Data excerpts
↓
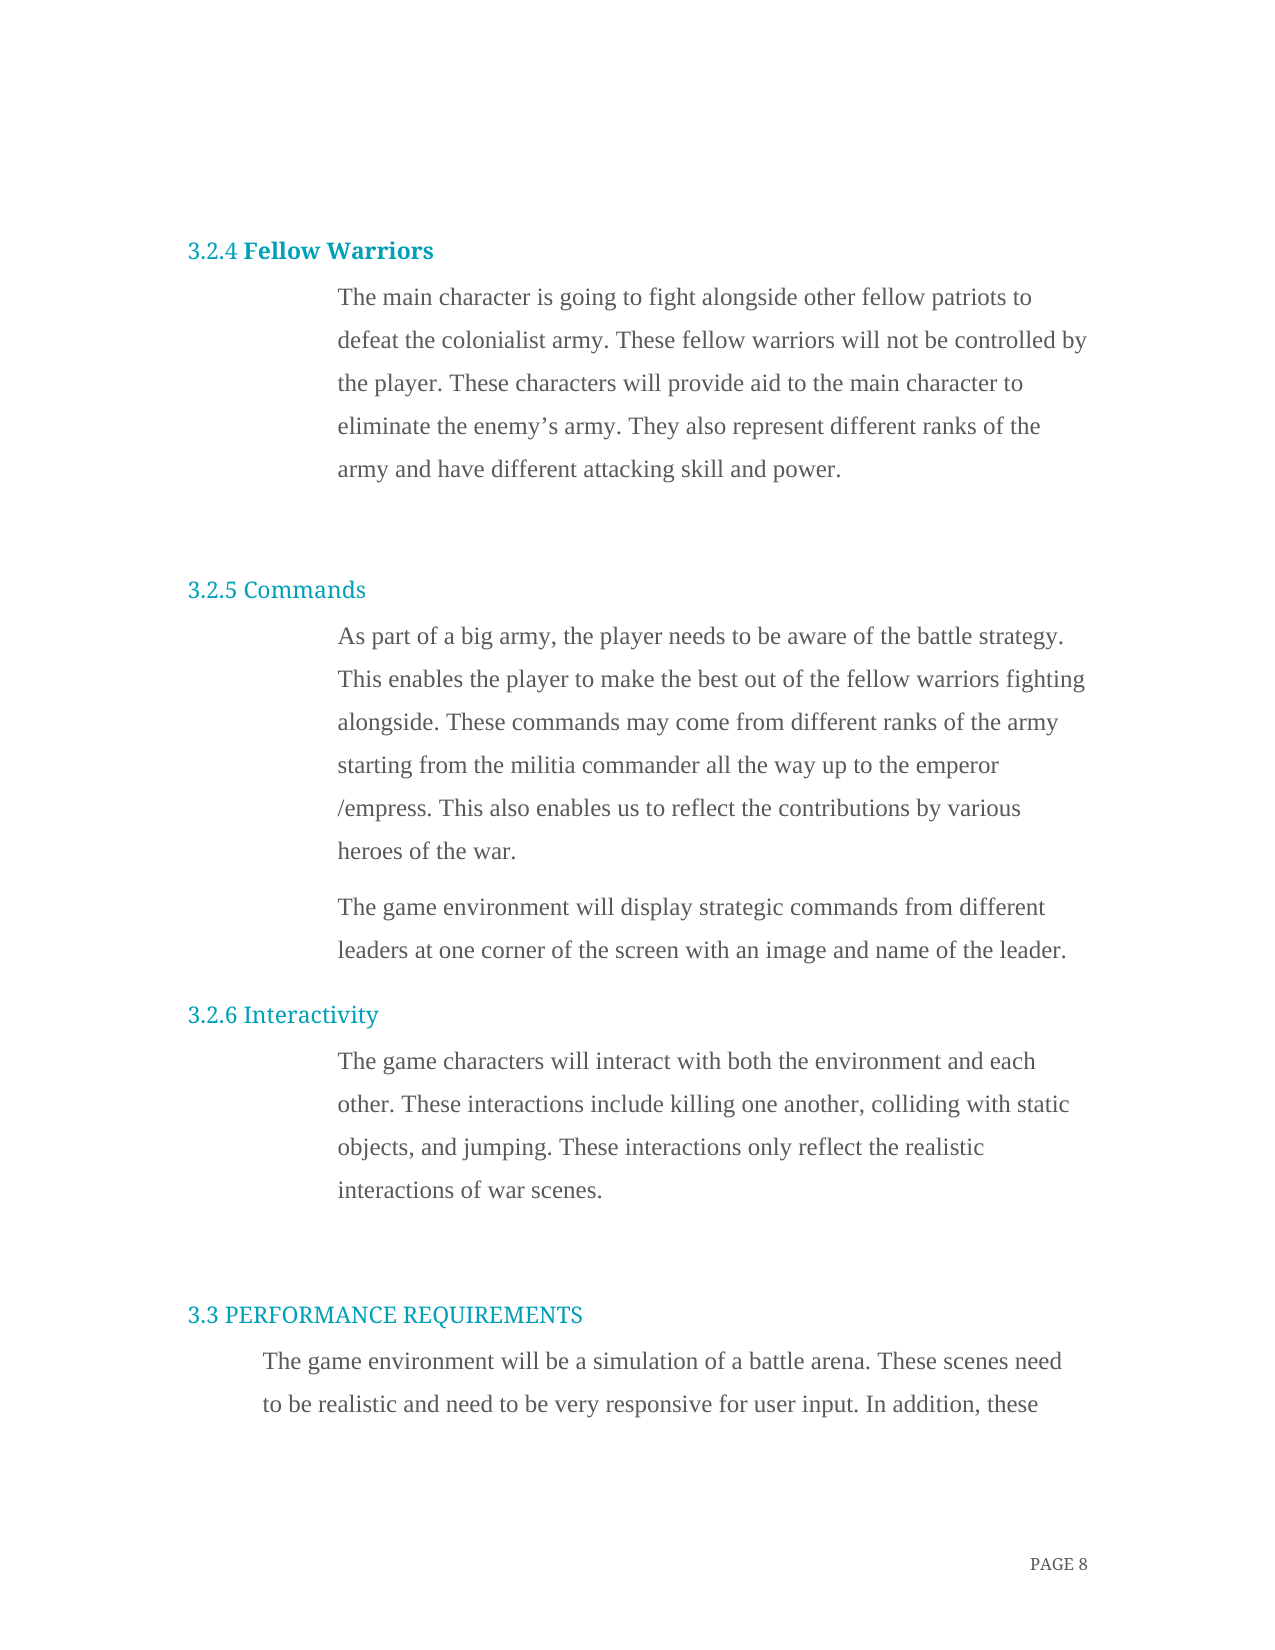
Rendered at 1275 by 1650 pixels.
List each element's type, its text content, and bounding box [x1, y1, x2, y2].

text The main character is going to fight alongside other fellow patriots to defeat the colonialist army. These fellow warriors will not be controlled by the player. These characters will provide aid to the main character to eliminate the enemy’s army. They also represent different ranks of the army and have different attacking skill and power. [337, 282, 1087, 483]
subtitle 3.2.5 Commands [187, 574, 1087, 605]
subtitle 3.2.6 Interactivity [187, 999, 1087, 1030]
subtitle 3.2.4 Fellow Warriors [187, 235, 1087, 266]
text The game environment will display strategic commands from different leaders at one corner of the screen with an image and name of the leader. [337, 892, 1087, 964]
text As part of a big army, the player needs to be aware of the battle strategy. This enables the player to make the best out of the fellow warriors fighting alongside. These commands may come from different ranks of the army starting from the militia commander all the way up to the emperor /empress. This also enables us to reflect the contributions by various heroes of the war. [337, 621, 1087, 865]
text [262, 1346, 1087, 1418]
subtitle 3.3 Performance Requirements [187, 1299, 1087, 1330]
text The game characters will interact with both the environment and each other. These interactions include killing one another, colliding with static objects, and jumping. These interactions only reflect the realistic interactions of war scenes. [337, 1046, 1087, 1204]
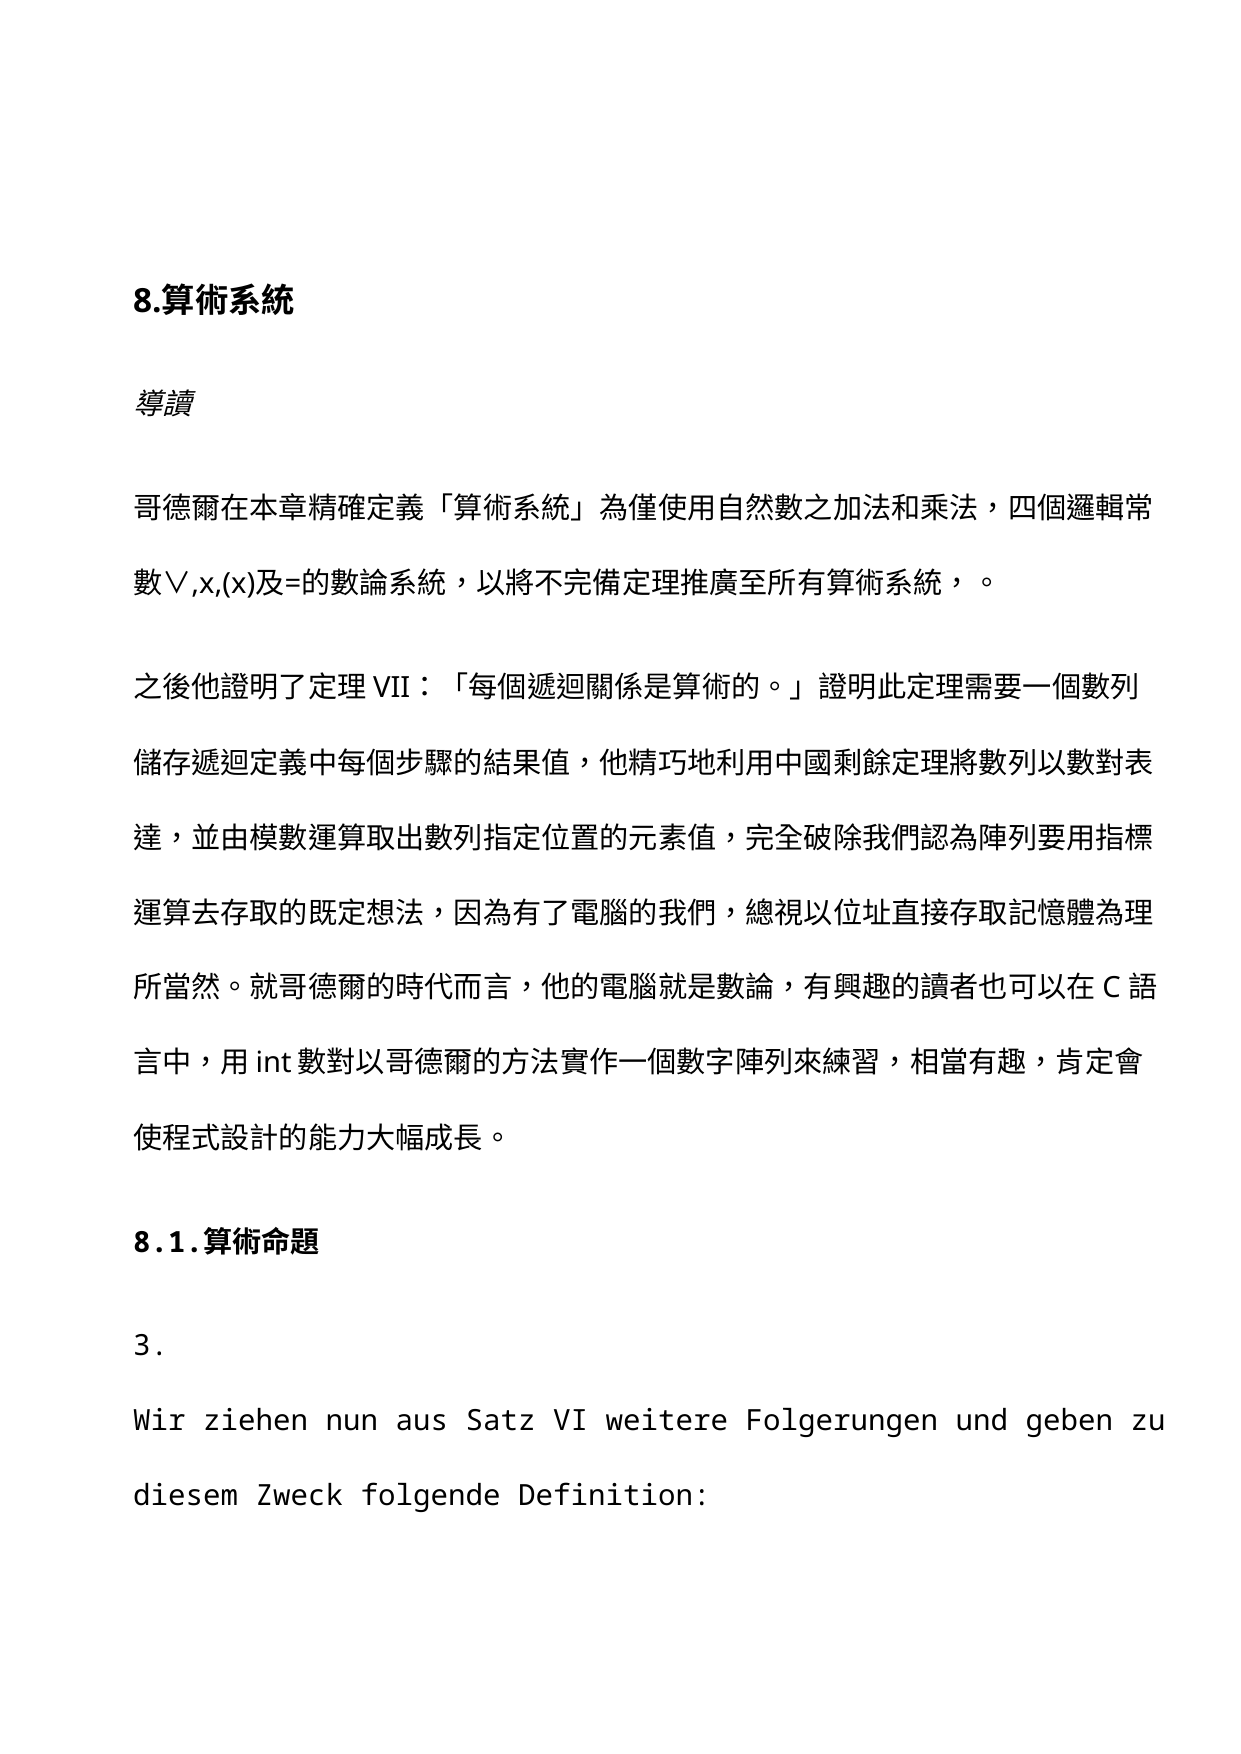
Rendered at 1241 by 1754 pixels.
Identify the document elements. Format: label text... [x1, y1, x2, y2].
↑
▶ ASSIGNMENT
Every line from the one containing "Rendered at 1241 by 1754 pixels." through the final line of the data above is to be restated word for word, and nothing more.

▶ RESULT
Rendered at 1241 by 1754 pixels.
Identify the document elements. Format: label text... [x1, y1, x2, y2].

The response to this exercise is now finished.